- **Task**:
For the word "Metrolina", work out how many lines in the records below contain it and state that count alone.

- **Stored data**:
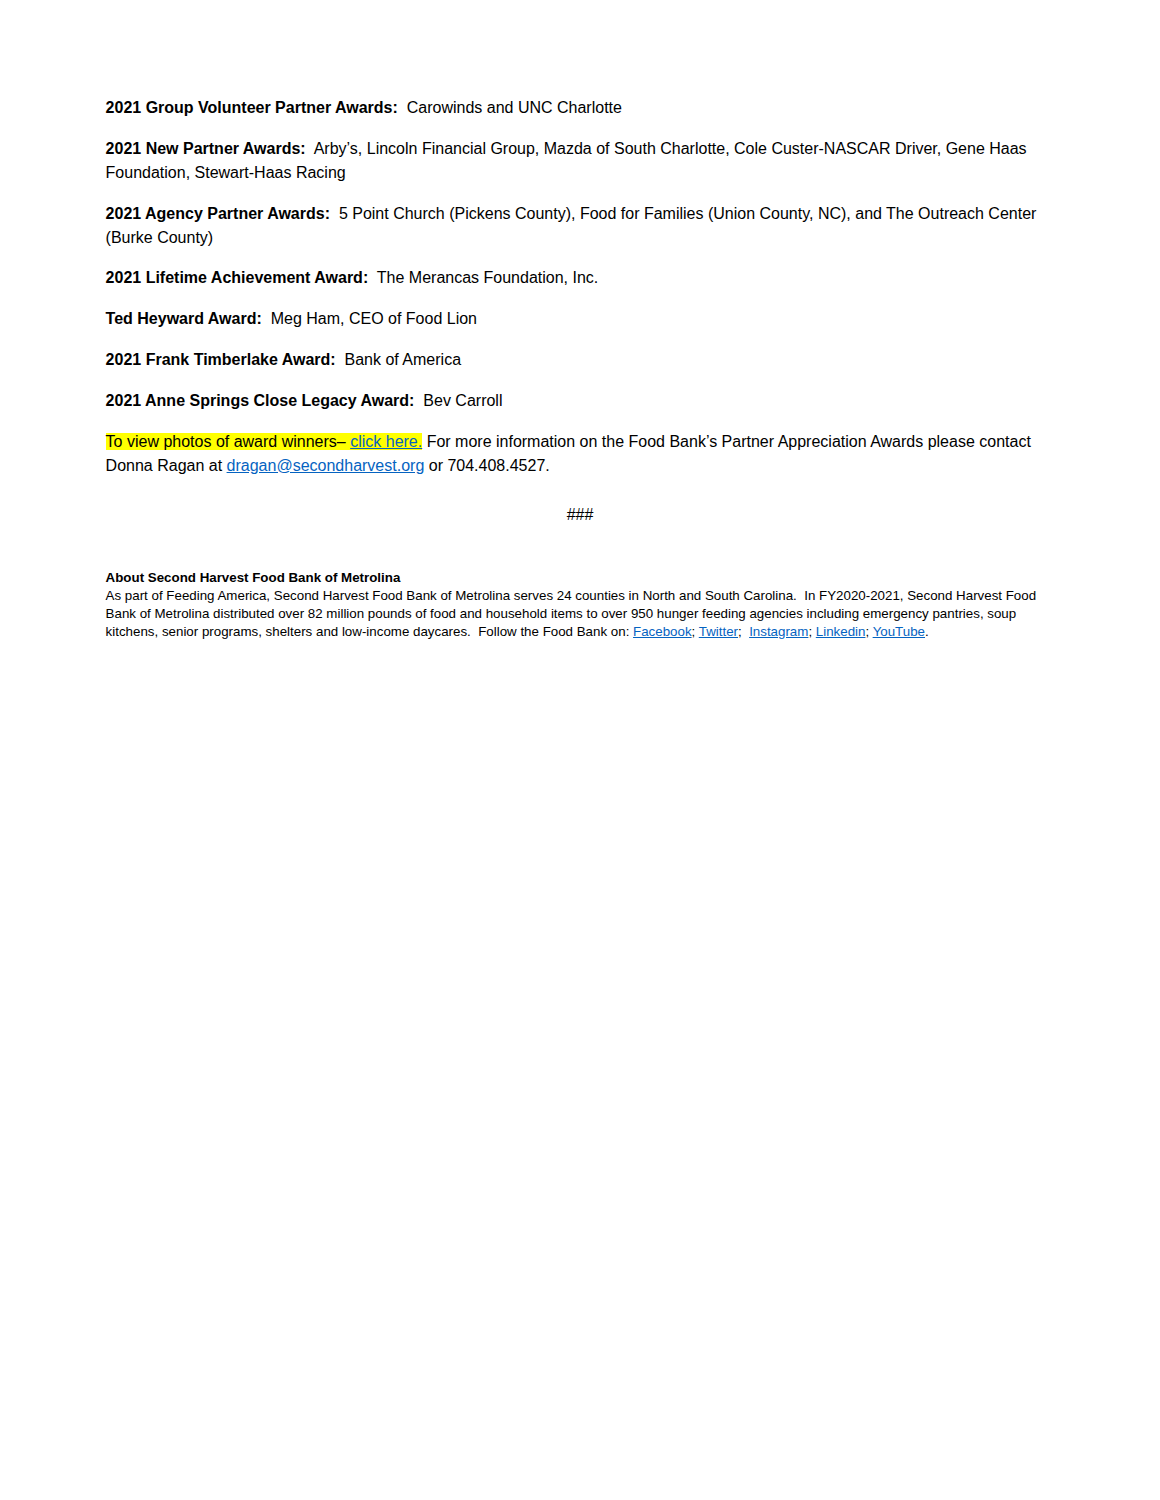2021 Group Volunteer Partner Awards: Carowinds and UNC Charlotte
2021 New Partner Awards: Arby’s, Lincoln Financial Group, Mazda of South Charlotte, Cole Custer-NASCAR Driver, Gene Haas Foundation, Stewart-Haas Racing
2021 Agency Partner Awards: 5 Point Church (Pickens County), Food for Families (Union County, NC), and The Outreach Center (Burke County)
2021 Lifetime Achievement Award: The Merancas Foundation, Inc.
Ted Heyward Award: Meg Ham, CEO of Food Lion
2021 Frank Timberlake Award: Bank of America
2021 Anne Springs Close Legacy Award: Bev Carroll
To view photos of award winners– click here. For more information on the Food Bank’s Partner Appreciation Awards please contact Donna Ragan at dragan@secondharvest.org or 704.408.4527.
###
About Second Harvest Food Bank of Metrolina
As part of Feeding America, Second Harvest Food Bank of Metrolina serves 24 counties in North and South Carolina. In FY2020-2021, Second Harvest Food Bank of Metrolina distributed over 82 million pounds of food and household items to over 950 hunger feeding agencies including emergency pantries, soup kitchens, senior programs, shelters and low-income daycares. Follow the Food Bank on: Facebook; Twitter; Instagram; Linkedin; YouTube.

- **Result**:
2